* [Extract provided]:
====================

Sapientia Prima | Disce fundamenta intelligentiae artificialis.

Disce fundamenta intelligentiae artificialis.

Bias-Variance Trade-off

So, what is Bias Variance Trade-off?

In this post, we will dive deep into the concepts of bias and variance, exploring their significance in machine learning and their trade-off.

Conceptual Introduction

At its core, bias refers to the error introduced when a model makes overly simplistic assumptions about a complex real-world problem. These assumptions simplify the problem to make it solvable, but they can lead to inaccuracies. A model with high bias often fails to capture the underlying patterns in the data, resulting in underfitting. This means the model performs poorly on both the training data and unseen test data.

For example, consider a classification task to identify dog breeds based on certain features like height, weight, and color. If the model assumes all dogs belong to the same breed (say, breed A), it simplifies the problem too much, ignoring the distinctive features that separate breeds. This oversimplification introduces bias.

On the other hand, variance measures the sensitivity of a model to fluctuations in the training data. A model with high variance captures noise or irrelevant patterns from the training data, leading to overfitting. Such a model may perform exceptionally well on the training data but generalize poorly to new, unseen data.

====================

* [Requirements]:
1. In the bias-variance post, switch "training data" to "training set" and give the passage again, starting with "For example, consider" and going on through "new, unseen data.".
2. Return each line of the records that contains the string "kern".

* [Data items]:

====================

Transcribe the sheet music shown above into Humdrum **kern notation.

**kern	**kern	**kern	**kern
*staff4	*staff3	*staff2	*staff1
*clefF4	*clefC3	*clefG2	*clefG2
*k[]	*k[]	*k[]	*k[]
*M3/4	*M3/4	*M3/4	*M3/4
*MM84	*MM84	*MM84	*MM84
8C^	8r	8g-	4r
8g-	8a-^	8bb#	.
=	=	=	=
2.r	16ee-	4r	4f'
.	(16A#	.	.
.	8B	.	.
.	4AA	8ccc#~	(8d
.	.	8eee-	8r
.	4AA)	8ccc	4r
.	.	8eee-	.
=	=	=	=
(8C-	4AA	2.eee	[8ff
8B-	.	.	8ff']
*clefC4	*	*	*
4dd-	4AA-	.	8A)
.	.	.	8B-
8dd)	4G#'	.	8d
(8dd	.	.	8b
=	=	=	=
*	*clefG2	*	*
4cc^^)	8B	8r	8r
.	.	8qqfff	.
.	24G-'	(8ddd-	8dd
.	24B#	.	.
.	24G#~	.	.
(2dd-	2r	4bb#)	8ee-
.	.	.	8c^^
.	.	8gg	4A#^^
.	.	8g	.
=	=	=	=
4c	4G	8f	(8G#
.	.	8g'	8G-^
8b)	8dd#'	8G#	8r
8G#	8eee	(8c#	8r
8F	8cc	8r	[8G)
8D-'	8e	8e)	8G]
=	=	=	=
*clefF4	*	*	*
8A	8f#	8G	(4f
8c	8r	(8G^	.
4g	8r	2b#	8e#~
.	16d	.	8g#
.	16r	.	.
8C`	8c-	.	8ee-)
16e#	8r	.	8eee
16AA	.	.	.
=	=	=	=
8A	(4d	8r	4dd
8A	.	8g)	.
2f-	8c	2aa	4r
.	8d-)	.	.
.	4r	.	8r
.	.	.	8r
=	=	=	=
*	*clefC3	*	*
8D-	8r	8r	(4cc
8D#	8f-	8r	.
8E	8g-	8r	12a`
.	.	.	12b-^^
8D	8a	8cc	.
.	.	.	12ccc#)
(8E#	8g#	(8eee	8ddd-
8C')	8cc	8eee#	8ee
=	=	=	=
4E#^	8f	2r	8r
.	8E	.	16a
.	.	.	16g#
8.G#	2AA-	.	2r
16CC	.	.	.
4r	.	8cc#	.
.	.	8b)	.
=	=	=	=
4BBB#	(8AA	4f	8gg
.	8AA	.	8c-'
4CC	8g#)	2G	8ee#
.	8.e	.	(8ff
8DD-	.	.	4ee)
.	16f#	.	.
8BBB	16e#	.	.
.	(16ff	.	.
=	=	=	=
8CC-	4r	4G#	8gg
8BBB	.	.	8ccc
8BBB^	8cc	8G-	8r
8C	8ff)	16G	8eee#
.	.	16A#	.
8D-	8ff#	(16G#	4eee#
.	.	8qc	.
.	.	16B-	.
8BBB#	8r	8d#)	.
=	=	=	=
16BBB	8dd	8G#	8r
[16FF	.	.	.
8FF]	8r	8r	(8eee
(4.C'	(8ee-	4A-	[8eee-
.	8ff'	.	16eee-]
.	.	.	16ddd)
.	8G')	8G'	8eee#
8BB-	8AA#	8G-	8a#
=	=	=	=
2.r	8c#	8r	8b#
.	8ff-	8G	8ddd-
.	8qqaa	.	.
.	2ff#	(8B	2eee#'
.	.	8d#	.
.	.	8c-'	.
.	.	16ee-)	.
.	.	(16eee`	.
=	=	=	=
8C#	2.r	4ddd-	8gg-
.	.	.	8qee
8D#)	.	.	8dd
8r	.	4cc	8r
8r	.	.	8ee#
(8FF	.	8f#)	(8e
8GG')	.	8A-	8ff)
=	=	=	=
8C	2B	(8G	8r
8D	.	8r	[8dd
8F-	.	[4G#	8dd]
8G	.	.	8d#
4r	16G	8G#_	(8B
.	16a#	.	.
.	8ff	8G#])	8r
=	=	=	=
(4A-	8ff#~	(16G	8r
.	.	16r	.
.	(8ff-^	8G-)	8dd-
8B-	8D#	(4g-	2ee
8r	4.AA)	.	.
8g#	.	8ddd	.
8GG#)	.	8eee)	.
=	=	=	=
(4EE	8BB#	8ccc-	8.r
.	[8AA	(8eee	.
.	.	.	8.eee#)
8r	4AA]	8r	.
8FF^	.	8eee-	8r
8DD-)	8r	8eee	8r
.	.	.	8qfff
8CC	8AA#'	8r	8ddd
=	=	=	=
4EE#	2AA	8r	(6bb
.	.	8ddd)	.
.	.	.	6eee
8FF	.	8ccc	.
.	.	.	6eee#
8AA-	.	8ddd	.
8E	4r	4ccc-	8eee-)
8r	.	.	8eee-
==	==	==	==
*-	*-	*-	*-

====================

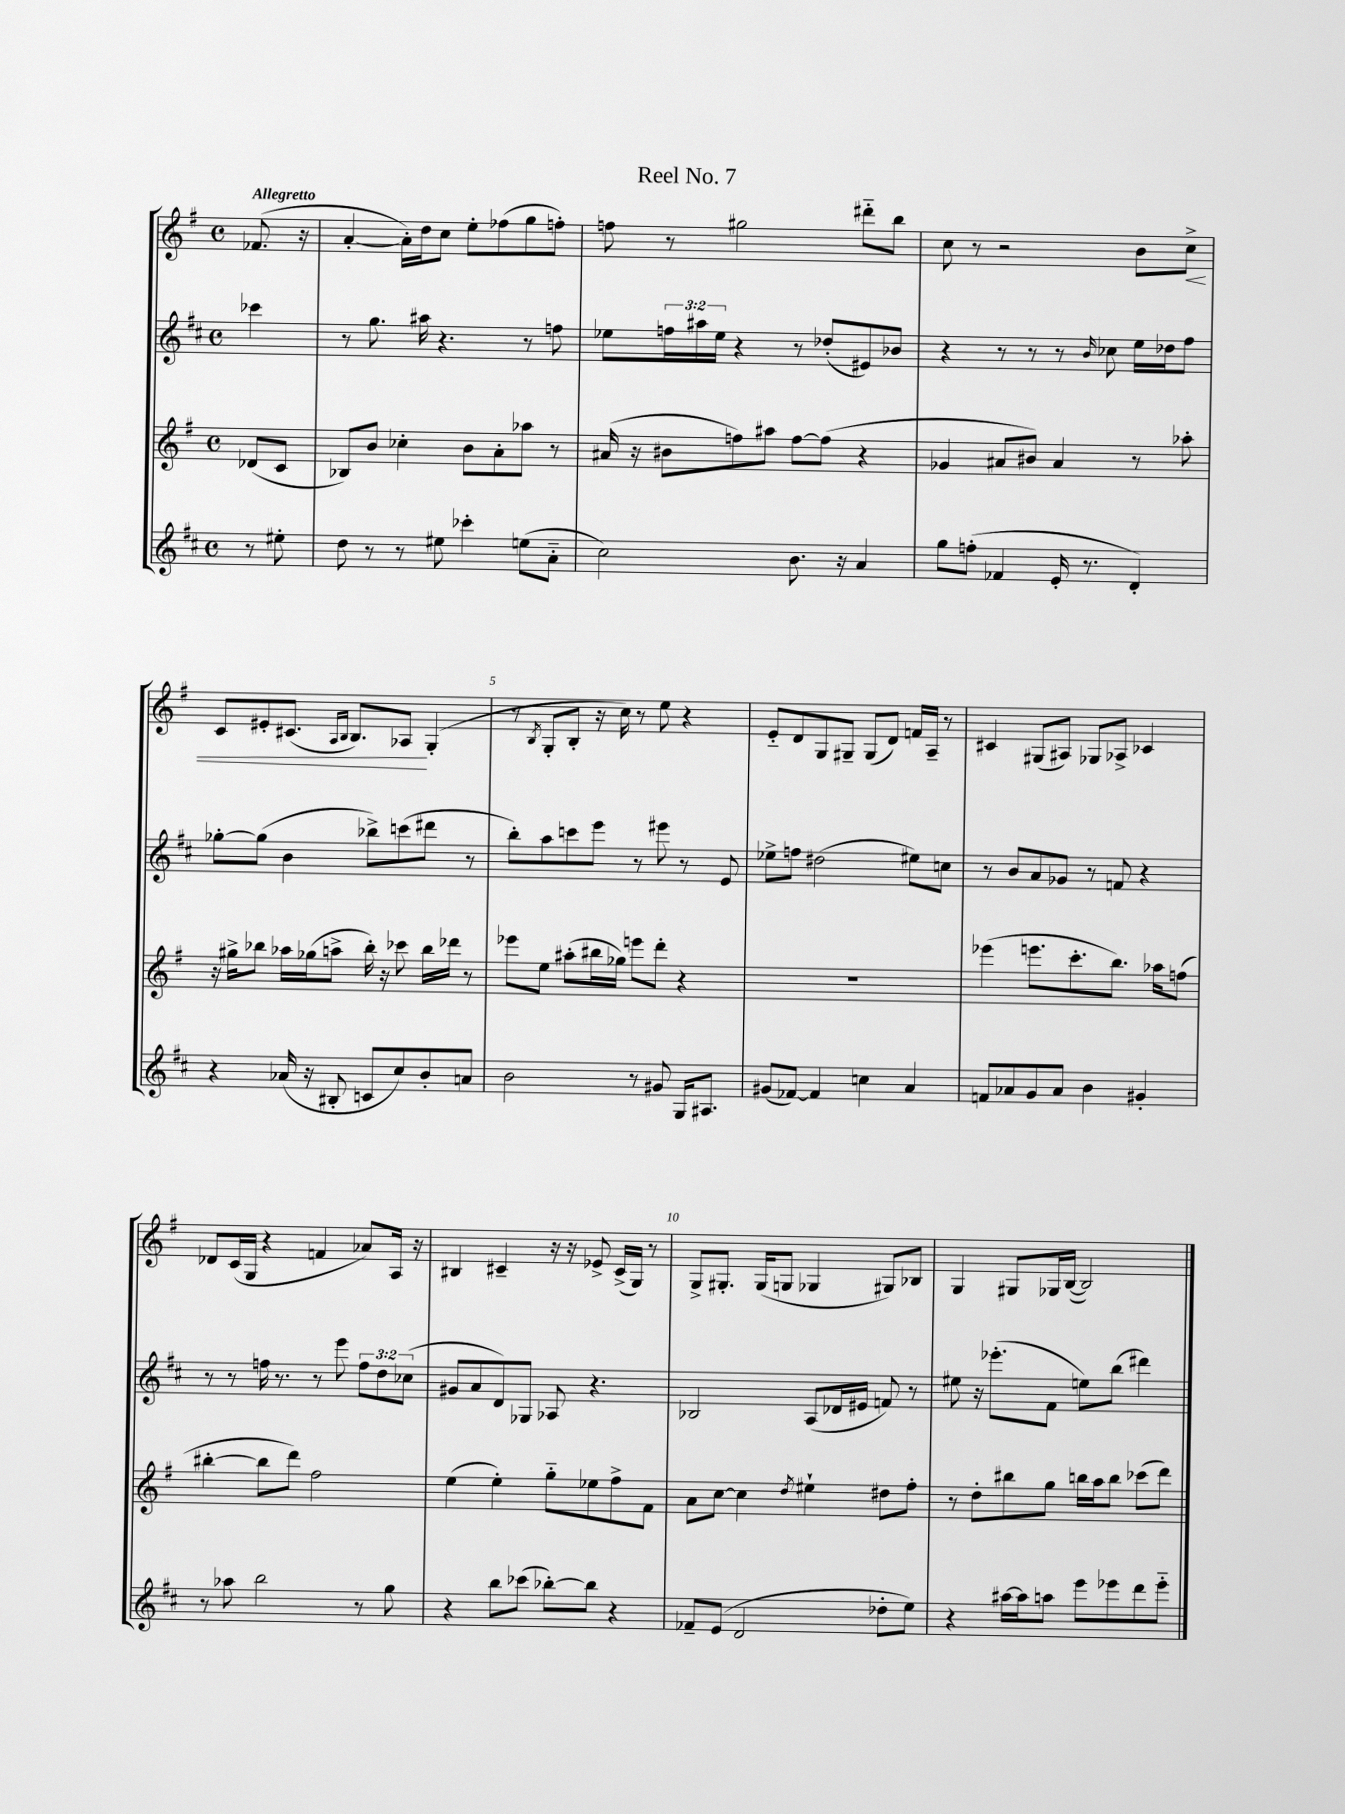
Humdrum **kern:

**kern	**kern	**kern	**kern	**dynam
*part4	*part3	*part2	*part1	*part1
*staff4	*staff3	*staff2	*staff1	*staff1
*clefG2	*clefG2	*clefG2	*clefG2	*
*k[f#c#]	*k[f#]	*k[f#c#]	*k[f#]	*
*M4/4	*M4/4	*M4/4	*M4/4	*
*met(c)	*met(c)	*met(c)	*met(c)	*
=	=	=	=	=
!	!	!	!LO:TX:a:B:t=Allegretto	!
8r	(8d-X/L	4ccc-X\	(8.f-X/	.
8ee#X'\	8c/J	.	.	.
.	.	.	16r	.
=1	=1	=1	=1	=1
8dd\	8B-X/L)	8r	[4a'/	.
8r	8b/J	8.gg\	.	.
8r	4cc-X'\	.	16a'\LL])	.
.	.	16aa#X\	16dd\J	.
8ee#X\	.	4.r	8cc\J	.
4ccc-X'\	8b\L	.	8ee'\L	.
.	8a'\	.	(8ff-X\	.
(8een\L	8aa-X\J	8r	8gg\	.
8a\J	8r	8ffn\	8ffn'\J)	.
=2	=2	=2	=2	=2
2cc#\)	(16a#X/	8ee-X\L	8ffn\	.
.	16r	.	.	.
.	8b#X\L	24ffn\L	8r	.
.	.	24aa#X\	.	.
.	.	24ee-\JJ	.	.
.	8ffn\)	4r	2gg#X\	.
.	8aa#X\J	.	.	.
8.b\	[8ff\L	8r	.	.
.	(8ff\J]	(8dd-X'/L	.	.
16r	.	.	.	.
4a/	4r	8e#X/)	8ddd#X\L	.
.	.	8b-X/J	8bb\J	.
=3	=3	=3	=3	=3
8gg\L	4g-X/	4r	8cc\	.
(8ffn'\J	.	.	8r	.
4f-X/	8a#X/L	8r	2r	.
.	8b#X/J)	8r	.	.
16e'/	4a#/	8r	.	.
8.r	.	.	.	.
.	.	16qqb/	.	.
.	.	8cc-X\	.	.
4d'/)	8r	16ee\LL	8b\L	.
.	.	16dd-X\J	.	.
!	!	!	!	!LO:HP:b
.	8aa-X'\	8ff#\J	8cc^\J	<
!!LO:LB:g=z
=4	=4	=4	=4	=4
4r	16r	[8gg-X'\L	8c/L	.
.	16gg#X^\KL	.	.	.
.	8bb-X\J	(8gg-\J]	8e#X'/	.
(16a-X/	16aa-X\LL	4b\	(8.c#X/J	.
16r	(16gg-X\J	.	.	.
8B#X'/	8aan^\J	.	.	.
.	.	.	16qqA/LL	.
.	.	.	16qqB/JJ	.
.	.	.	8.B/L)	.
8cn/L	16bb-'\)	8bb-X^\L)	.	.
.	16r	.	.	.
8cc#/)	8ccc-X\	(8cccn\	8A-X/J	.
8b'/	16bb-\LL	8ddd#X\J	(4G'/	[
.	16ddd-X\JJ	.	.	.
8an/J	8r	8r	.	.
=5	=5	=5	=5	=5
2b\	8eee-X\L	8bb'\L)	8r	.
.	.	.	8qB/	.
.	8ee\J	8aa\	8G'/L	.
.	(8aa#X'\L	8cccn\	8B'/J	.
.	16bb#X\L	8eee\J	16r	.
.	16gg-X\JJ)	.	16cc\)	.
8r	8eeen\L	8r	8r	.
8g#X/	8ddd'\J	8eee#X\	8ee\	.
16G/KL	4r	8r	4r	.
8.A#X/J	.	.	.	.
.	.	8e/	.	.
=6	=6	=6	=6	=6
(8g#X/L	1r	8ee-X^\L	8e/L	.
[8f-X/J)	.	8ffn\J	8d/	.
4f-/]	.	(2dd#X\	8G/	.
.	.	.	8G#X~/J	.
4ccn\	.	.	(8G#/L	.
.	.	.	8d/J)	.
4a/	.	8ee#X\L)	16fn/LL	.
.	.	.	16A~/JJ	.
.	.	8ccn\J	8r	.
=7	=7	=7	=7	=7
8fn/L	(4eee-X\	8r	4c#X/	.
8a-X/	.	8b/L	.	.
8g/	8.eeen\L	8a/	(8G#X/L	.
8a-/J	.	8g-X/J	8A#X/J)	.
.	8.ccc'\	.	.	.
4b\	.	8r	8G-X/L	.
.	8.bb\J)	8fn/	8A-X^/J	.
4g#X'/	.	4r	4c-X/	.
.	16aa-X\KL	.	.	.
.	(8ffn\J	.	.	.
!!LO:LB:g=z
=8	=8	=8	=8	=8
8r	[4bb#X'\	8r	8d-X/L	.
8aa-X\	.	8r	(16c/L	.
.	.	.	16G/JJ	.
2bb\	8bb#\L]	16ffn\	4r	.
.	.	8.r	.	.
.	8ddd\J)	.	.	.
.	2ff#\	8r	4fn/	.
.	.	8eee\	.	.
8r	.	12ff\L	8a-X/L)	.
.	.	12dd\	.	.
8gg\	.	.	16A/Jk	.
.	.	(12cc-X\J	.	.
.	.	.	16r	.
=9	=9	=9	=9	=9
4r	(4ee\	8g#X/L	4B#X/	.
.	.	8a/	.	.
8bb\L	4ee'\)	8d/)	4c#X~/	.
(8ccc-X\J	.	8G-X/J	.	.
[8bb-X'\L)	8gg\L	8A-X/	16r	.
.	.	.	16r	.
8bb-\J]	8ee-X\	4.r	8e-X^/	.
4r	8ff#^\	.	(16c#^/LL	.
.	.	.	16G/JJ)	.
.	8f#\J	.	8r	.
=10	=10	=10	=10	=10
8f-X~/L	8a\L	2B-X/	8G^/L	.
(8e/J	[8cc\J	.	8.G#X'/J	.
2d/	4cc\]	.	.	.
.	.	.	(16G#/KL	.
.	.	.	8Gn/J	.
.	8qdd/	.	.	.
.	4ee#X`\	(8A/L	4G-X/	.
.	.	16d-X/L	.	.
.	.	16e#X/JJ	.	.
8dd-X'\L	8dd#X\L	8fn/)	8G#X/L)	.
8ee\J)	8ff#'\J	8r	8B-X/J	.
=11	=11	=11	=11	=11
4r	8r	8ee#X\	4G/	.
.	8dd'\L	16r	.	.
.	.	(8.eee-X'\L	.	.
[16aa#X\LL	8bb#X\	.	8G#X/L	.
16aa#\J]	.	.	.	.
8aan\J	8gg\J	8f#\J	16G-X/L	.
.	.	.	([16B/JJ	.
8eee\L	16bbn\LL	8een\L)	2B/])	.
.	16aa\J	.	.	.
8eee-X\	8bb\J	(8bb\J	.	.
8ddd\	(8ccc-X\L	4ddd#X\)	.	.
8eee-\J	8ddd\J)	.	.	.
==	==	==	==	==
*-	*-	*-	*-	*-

====================

* [Answers by task]:
1.
For example, consider a classification task to identify dog breeds based on certain features like height, weight, and color. If the model assumes all dogs belong to the same breed (say, breed A), it simplifies the problem too much, ignoring the distinctive features that separate breeds. This oversimplification introduces bias.

On the other hand, variance measures the sensitivity of a model to fluctuations in the training set. A model with high variance captures noise or irrelevant patterns from the training set, leading to overfitting. Such a model may perform exceptionally well on the training set but generalize poorly to new, unseen data.

2.
Transcribe the sheet music shown above into Humdrum **kern notation.
**kern	**kern	**kern	**kern
Humdrum **kern:
**kern	**kern	**kern	**kern	**dynam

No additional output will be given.